In trials in which juries are selected to decide the case, judges instruct jurors on applicable laws and direct them to consider the facts from the evidence. For other trials, judges decide the case. A judge who determines guilt in criminal cases may impose a sentence or penalty on the guilty party. In civil cases, the judge may award relief, such as compensation for damages, to the parties who win the lawsuit.
Some judges, such as appellate court judges, review decisions and records made by lower courts, and make decisions based on lawyers’ written and oral arguments.
Judges use various forms of technology, such as electronic databases and software, to manage cases and prepare for trials. In some cases, a judge also may manage the court’s administrative and clerical staff.
The following are examples of types of judges, mediators, and hearing officers:
Judges, magistrate judges, and magistrates preside over trials or hearings. They typically work in local, state, and federal courts.
In local and state court systems, they have a variety of titles, such as municipal court judge, county court judge, magistrate, and justice of the peace. Traffic violations, misdemeanors, small-claims cases, and pretrial hearings make up the bulk of these judges' work.
In federal and state court systems, general trial court judges have authority over any case in their system. Appellate court judges rule on a small number of cases by reviewing decisions of the lower courts and lawyers’ written and oral arguments.
Hearing officers, also known as administrative law judges or adjudicators, usually work for government agencies. They decide many issues, such as if a person is eligible for workers' compensation benefits, or if employment discrimination occurred.

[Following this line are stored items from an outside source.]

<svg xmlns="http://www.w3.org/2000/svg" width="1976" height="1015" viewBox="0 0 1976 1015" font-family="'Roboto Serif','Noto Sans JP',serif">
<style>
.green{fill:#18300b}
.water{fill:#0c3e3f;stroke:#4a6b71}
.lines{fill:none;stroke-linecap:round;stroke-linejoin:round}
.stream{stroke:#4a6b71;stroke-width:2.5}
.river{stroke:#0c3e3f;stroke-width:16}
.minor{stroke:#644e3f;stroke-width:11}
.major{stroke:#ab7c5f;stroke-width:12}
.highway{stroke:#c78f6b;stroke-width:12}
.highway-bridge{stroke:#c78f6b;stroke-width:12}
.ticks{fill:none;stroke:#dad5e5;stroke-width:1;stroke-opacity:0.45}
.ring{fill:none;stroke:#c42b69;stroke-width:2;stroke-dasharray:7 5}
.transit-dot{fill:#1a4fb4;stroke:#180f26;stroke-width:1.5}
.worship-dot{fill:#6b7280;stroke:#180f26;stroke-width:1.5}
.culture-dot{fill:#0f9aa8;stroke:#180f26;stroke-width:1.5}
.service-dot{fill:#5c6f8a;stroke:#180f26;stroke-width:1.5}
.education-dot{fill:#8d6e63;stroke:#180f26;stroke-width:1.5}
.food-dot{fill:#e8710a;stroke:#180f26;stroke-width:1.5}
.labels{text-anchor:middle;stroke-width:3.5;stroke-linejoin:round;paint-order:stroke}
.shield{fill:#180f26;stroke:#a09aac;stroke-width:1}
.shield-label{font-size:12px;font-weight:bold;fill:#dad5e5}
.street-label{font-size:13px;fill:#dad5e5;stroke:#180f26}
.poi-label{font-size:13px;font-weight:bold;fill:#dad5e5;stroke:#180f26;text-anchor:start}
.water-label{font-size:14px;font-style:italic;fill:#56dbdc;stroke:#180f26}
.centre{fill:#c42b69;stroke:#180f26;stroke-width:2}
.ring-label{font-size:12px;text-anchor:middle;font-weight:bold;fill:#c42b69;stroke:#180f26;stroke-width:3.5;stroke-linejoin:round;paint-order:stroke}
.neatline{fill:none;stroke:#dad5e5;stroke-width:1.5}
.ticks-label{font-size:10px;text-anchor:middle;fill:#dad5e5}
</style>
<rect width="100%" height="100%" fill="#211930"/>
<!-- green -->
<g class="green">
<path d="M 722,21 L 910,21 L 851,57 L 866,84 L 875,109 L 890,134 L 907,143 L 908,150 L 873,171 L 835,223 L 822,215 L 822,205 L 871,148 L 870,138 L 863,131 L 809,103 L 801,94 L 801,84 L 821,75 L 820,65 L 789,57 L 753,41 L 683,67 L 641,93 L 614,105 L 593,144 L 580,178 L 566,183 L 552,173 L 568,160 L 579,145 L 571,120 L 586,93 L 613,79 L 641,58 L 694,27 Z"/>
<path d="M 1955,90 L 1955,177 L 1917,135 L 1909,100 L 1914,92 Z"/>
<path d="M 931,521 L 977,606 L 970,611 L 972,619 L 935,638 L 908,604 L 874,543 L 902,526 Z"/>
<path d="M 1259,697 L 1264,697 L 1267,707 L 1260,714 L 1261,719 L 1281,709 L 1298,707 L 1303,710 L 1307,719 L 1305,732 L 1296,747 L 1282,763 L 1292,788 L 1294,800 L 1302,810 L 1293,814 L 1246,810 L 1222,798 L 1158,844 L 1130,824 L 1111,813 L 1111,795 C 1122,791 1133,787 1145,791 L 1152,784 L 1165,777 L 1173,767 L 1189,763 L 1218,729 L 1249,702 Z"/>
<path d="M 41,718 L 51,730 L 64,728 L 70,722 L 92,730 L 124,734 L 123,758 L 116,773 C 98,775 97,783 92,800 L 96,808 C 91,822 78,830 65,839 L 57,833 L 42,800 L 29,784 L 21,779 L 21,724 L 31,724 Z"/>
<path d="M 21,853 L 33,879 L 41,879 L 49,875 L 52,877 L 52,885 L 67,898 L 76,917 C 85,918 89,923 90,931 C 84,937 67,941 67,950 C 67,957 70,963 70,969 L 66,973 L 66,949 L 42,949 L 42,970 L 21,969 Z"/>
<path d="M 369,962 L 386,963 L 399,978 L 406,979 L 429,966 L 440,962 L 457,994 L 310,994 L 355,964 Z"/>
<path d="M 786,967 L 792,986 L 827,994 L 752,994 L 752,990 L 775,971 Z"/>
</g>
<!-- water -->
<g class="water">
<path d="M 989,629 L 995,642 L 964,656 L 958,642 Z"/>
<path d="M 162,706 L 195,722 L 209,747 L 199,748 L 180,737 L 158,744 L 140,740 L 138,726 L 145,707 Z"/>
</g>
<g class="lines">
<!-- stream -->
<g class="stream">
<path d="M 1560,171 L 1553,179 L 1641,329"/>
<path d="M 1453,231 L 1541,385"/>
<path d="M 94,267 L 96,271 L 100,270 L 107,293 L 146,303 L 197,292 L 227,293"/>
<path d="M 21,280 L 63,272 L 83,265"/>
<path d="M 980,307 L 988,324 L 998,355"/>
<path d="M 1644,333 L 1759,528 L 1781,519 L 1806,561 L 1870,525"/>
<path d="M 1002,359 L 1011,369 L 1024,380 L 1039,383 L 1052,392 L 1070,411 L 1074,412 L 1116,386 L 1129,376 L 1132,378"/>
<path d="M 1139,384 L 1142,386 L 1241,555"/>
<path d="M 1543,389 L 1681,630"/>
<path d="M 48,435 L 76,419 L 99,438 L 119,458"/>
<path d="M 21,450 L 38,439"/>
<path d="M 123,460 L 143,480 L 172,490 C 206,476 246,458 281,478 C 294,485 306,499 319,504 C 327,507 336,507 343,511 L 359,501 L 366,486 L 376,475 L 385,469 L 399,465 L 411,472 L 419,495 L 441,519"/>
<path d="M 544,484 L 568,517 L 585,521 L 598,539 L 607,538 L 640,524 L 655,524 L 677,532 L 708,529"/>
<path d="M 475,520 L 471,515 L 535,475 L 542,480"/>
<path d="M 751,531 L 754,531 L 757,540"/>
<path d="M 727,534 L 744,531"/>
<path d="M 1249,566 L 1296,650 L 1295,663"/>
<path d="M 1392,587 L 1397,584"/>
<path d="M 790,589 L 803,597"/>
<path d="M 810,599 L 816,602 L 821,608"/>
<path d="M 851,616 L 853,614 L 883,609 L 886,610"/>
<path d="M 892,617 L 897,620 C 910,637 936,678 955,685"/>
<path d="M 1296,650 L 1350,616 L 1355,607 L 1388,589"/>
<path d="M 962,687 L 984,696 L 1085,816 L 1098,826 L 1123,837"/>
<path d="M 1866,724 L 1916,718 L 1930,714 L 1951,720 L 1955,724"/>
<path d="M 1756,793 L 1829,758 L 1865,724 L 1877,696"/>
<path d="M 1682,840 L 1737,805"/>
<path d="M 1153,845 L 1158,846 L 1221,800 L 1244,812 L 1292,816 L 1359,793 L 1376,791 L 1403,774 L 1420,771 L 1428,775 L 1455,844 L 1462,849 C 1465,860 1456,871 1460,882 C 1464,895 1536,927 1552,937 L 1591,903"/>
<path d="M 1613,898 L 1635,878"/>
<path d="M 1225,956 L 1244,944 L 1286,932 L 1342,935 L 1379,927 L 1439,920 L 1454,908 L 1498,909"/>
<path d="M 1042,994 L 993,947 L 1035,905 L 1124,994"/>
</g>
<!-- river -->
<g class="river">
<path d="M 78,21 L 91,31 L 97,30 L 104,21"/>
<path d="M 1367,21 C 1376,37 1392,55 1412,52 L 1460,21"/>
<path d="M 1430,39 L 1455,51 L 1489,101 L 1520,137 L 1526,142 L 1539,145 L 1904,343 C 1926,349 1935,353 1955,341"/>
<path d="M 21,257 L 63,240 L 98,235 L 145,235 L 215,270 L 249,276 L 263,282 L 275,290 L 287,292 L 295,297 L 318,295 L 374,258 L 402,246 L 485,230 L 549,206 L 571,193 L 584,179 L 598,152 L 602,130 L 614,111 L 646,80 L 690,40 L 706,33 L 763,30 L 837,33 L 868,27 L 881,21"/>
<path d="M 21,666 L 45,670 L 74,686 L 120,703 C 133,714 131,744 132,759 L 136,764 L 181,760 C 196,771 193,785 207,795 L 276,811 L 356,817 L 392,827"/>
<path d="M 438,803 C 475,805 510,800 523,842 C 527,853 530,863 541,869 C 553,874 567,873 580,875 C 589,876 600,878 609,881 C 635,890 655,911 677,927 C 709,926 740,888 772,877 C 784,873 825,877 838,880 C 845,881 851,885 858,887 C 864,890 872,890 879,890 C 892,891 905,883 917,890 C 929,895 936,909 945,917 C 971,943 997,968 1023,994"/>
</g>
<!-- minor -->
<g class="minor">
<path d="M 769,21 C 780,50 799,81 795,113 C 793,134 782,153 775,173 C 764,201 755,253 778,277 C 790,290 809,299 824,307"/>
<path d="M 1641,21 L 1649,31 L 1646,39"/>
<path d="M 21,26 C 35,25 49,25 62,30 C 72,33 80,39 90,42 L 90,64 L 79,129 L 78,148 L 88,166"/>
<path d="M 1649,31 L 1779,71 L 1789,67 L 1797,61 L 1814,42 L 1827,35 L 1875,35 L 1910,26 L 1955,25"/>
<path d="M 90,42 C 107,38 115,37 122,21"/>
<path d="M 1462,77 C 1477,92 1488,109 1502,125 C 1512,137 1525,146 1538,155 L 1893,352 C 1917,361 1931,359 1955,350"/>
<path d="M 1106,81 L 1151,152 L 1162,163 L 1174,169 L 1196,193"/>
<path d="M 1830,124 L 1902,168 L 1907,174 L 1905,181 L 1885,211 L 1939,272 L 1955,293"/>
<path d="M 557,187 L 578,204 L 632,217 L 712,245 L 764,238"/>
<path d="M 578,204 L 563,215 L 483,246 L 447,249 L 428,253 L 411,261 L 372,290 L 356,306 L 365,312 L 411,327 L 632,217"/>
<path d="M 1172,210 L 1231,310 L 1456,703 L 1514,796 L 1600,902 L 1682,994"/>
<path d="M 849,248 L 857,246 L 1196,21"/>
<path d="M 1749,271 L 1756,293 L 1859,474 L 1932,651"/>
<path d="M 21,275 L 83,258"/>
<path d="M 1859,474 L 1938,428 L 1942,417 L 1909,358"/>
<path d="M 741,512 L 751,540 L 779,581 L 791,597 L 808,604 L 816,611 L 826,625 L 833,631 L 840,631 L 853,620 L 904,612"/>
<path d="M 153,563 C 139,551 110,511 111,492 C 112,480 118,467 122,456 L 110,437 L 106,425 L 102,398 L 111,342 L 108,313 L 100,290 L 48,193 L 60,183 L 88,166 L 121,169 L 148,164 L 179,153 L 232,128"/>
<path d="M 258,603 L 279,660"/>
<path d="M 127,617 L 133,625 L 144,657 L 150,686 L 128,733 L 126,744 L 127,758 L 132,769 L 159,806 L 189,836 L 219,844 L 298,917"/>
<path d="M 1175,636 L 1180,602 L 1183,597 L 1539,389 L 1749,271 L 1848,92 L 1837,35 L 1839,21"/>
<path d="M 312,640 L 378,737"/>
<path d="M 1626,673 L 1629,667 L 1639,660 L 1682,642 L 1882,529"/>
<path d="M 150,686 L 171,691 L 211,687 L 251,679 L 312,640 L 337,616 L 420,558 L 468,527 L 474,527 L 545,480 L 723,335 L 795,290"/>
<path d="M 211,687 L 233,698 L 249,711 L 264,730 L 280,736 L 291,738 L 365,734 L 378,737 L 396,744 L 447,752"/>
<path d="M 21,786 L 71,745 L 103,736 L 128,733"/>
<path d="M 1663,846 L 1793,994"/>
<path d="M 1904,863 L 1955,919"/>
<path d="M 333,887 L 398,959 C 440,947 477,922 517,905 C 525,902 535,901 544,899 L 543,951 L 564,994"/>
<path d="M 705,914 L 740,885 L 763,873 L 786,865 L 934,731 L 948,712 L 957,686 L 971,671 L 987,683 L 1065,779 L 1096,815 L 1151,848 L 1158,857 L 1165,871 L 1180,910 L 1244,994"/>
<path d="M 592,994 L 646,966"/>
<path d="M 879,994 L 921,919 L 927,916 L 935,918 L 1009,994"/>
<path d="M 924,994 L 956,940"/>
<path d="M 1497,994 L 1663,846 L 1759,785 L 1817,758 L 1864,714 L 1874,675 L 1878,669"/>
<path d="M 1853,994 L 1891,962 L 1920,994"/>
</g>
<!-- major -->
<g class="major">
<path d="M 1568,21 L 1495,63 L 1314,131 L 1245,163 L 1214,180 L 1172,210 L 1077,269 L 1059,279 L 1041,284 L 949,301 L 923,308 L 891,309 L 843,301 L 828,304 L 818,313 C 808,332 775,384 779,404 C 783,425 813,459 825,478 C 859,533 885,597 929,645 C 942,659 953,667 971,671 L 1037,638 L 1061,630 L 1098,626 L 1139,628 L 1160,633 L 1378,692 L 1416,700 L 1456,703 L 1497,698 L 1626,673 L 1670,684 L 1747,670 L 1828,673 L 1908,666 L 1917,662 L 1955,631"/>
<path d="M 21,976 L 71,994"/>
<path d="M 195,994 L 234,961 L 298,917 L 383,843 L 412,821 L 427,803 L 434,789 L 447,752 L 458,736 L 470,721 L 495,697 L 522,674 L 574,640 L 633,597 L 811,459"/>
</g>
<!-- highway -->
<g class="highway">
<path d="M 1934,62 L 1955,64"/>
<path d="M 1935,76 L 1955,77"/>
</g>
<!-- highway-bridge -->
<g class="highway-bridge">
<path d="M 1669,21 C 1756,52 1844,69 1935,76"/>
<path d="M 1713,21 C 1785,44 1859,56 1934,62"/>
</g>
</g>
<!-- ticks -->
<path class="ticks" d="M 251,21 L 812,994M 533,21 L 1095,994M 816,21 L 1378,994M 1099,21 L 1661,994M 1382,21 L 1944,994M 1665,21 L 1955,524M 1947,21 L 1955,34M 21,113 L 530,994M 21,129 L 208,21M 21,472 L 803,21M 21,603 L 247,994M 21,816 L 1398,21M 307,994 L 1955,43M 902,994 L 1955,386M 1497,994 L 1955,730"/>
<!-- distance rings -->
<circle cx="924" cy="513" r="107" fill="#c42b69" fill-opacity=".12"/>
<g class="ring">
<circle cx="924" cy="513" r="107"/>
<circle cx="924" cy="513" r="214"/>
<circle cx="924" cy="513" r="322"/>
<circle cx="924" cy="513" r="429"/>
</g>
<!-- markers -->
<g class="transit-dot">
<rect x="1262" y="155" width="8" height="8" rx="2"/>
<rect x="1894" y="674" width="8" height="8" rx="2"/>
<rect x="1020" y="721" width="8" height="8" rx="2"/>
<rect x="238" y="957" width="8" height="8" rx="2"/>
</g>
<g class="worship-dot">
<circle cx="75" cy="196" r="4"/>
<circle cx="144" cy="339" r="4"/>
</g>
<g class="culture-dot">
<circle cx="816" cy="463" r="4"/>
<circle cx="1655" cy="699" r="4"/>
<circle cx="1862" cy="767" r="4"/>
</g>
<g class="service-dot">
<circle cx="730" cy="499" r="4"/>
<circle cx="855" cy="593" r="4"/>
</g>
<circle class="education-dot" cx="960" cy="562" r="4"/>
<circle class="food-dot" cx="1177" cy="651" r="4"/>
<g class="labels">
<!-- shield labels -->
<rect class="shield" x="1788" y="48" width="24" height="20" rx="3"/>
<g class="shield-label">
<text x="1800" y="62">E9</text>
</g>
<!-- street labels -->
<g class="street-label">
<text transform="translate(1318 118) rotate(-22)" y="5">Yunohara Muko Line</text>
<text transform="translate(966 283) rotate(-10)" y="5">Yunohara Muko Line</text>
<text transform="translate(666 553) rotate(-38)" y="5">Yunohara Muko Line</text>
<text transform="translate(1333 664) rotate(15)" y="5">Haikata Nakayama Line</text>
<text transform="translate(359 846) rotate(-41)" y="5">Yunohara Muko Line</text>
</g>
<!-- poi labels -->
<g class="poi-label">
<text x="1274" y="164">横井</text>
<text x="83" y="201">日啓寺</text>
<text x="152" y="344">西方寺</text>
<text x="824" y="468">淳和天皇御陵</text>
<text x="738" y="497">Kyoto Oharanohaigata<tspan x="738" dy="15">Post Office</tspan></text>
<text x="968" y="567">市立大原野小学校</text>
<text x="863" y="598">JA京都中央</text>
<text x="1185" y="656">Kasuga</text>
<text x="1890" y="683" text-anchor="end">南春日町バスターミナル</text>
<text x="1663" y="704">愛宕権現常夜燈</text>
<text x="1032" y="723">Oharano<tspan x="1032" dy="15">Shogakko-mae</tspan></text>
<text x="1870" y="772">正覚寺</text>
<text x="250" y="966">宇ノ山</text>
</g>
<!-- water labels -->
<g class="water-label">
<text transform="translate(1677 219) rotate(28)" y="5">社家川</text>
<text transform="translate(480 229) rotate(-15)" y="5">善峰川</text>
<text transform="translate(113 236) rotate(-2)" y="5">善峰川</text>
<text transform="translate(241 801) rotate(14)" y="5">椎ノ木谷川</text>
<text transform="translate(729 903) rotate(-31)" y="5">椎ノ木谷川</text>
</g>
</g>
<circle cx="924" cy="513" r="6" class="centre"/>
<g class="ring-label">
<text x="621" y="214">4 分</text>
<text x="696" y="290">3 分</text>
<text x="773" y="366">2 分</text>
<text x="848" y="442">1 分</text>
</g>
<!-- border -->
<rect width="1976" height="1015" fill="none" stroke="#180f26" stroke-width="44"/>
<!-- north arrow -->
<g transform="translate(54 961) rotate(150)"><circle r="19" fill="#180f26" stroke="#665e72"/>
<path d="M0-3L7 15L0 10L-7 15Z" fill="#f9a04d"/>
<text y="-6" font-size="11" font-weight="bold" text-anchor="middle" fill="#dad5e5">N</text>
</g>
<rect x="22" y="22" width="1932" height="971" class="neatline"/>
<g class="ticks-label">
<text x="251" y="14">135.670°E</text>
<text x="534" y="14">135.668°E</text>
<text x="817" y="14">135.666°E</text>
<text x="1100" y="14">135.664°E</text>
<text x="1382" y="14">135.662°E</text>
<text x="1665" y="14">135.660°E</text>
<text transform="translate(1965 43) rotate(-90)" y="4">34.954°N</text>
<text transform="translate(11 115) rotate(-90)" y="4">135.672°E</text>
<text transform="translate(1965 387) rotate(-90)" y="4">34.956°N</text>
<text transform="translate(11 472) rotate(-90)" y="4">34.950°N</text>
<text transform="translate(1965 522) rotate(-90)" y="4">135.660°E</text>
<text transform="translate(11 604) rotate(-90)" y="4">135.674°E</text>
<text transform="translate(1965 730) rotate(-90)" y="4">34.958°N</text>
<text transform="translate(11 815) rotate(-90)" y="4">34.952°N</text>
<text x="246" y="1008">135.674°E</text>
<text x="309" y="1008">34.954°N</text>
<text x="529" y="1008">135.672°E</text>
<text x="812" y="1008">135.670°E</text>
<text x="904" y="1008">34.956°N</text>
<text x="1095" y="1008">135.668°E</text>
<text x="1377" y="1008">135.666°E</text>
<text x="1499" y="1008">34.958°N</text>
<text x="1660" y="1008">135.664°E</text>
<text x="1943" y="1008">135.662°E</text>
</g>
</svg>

Arbitrators, mediators, or conciliators help opposing parties settle disputes outside of court. They hold private, confidential hearings, which are less formal than a court trial.
Arbitrators are usually attorneys or business people with expertise in a particular field. They hear and decide disputes between opposing parties as an impartial third party. When arbitration is required, if one side is not happy with the decision, they can still take the matter to court. Arbitration may also be voluntary, in which the opposing sides agree that whatever the arbitrator decides will be a final, binding decision.
Mediators are neutral parties who help people resolve their disputes. Mediators suggest solutions, but they do not make binding decisions. If the opposing sides cannot reach a settlement with the mediator's help, they are free to pursue other options.
Conciliators are similar to mediators. Their role is to help guide opposing sides to a settlement. The opposing sides must decide in advance if they will be bound by the conciliator's recommendations.